Every record shown below should be duplicated exactly.

___ RAW DATA ___

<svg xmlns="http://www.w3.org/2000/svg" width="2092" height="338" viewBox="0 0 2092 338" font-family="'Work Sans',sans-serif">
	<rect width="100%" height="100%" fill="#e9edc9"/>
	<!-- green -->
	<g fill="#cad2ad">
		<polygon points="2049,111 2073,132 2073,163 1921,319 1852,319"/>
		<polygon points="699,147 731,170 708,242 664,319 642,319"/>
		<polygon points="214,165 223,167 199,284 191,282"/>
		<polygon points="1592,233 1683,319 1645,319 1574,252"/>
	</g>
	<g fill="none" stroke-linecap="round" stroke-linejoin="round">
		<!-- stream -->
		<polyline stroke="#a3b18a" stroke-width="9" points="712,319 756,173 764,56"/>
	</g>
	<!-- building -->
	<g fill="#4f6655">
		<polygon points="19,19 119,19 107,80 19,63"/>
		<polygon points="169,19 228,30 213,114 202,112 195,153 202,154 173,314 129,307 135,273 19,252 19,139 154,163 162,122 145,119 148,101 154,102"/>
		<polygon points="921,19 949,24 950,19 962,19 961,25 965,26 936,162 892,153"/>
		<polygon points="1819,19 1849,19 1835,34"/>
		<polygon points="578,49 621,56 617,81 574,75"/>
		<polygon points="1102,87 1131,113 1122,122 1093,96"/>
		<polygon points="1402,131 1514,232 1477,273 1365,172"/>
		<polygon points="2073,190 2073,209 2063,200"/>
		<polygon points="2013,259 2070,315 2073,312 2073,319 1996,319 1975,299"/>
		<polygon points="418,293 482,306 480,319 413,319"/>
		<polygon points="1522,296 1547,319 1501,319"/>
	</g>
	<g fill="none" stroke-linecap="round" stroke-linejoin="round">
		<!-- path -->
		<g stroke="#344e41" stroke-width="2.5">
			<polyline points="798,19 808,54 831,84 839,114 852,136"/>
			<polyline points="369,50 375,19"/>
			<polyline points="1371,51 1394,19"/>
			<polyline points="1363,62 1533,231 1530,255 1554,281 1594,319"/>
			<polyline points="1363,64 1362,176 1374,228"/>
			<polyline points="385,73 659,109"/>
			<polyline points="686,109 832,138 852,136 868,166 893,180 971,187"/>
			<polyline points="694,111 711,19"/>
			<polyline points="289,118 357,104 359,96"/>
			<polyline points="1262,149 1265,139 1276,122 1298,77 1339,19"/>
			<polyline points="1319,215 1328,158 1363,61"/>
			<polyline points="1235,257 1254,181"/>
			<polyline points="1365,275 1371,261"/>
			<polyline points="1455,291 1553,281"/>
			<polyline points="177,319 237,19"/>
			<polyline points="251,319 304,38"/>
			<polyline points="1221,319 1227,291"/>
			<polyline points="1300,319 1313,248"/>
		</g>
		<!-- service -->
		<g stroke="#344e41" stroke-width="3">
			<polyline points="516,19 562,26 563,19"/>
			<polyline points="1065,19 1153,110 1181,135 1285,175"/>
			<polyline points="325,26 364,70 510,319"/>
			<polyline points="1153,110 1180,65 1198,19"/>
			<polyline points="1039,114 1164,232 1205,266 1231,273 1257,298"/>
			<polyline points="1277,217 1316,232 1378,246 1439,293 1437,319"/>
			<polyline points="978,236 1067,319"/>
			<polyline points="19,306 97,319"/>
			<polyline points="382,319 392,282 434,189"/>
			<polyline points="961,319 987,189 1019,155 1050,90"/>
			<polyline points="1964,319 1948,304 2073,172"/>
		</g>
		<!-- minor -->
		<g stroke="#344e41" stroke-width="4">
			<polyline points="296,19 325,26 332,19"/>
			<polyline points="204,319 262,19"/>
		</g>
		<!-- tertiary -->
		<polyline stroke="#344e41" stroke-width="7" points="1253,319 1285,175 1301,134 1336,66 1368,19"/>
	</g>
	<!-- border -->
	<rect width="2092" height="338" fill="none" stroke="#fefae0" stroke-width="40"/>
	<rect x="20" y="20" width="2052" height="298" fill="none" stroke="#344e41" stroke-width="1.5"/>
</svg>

___

# THE ANSWER
<svg xmlns="http://www.w3.org/2000/svg" width="2092" height="338" viewBox="0 0 2092 338" font-family="'Work Sans',sans-serif">
	<rect width="100%" height="100%" fill="#e9edc9"/>
	<!-- green -->
	<g fill="#cad2ad">
		<polygon points="2049,111 2073,132 2073,163 1921,319 1852,319"/>
		<polygon points="699,147 731,170 708,242 664,319 642,319"/>
		<polygon points="214,165 223,167 199,284 191,282"/>
		<polygon points="1592,233 1683,319 1645,319 1574,252"/>
	</g>
	<g fill="none" stroke-linecap="round" stroke-linejoin="round">
		<!-- stream -->
		<polyline stroke="#a3b18a" stroke-width="9" points="712,319 756,173 764,56"/>
	</g>
	<!-- building -->
	<g fill="#4f6655">
		<polygon points="19,19 119,19 107,80 19,63"/>
		<polygon points="169,19 228,30 213,114 202,112 195,153 202,154 173,314 129,307 135,273 19,252 19,139 154,163 162,122 145,119 148,101 154,102"/>
		<polygon points="921,19 949,24 950,19 962,19 961,25 965,26 936,162 892,153"/>
		<polygon points="1819,19 1849,19 1835,34"/>
		<polygon points="578,49 621,56 617,81 574,75"/>
		<polygon points="1102,87 1131,113 1122,122 1093,96"/>
		<polygon points="1402,131 1514,232 1477,273 1365,172"/>
		<polygon points="2073,190 2073,209 2063,200"/>
		<polygon points="2013,259 2070,315 2073,312 2073,319 1996,319 1975,299"/>
		<polygon points="418,293 482,306 480,319 413,319"/>
		<polygon points="1522,296 1547,319 1501,319"/>
	</g>
	<g fill="none" stroke-linecap="round" stroke-linejoin="round">
		<!-- path -->
		<g stroke="#344e41" stroke-width="2.5">
			<polyline points="798,19 808,54 831,84 839,114 852,136"/>
			<polyline points="369,50 375,19"/>
			<polyline points="1371,51 1394,19"/>
			<polyline points="1363,62 1533,231 1530,255 1554,281 1594,319"/>
			<polyline points="1363,64 1362,176 1374,228"/>
			<polyline points="385,73 659,109"/>
			<polyline points="686,109 832,138 852,136 868,166 893,180 971,187"/>
			<polyline points="694,111 711,19"/>
			<polyline points="289,118 357,104 359,96"/>
			<polyline points="1262,149 1265,139 1276,122 1298,77 1339,19"/>
			<polyline points="1319,215 1328,158 1363,61"/>
			<polyline points="1235,257 1254,181"/>
			<polyline points="1365,275 1371,261"/>
			<polyline points="1455,291 1553,281"/>
			<polyline points="177,319 237,19"/>
			<polyline points="251,319 304,38"/>
			<polyline points="1221,319 1227,291"/>
			<polyline points="1300,319 1313,248"/>
		</g>
		<!-- service -->
		<g stroke="#344e41" stroke-width="3">
			<polyline points="516,19 562,26 563,19"/>
			<polyline points="1065,19 1153,110 1181,135 1285,175"/>
			<polyline points="325,26 364,70 510,319"/>
			<polyline points="1153,110 1180,65 1198,19"/>
			<polyline points="1039,114 1164,232 1205,266 1231,273 1257,298"/>
			<polyline points="1277,217 1316,232 1378,246 1439,293 1437,319"/>
			<polyline points="978,236 1067,319"/>
			<polyline points="19,306 97,319"/>
			<polyline points="382,319 392,282 434,189"/>
			<polyline points="961,319 987,189 1019,155 1050,90"/>
			<polyline points="1964,319 1948,304 2073,172"/>
		</g>
		<!-- minor -->
		<g stroke="#344e41" stroke-width="4">
			<polyline points="296,19 325,26 332,19"/>
			<polyline points="204,319 262,19"/>
		</g>
		<!-- tertiary -->
		<polyline stroke="#344e41" stroke-width="7" points="1253,319 1285,175 1301,134 1336,66 1368,19"/>
	</g>
	<!-- border -->
	<rect width="2092" height="338" fill="none" stroke="#fefae0" stroke-width="40"/>
	<rect x="20" y="20" width="2052" height="298" fill="none" stroke="#344e41" stroke-width="1.5"/>
</svg>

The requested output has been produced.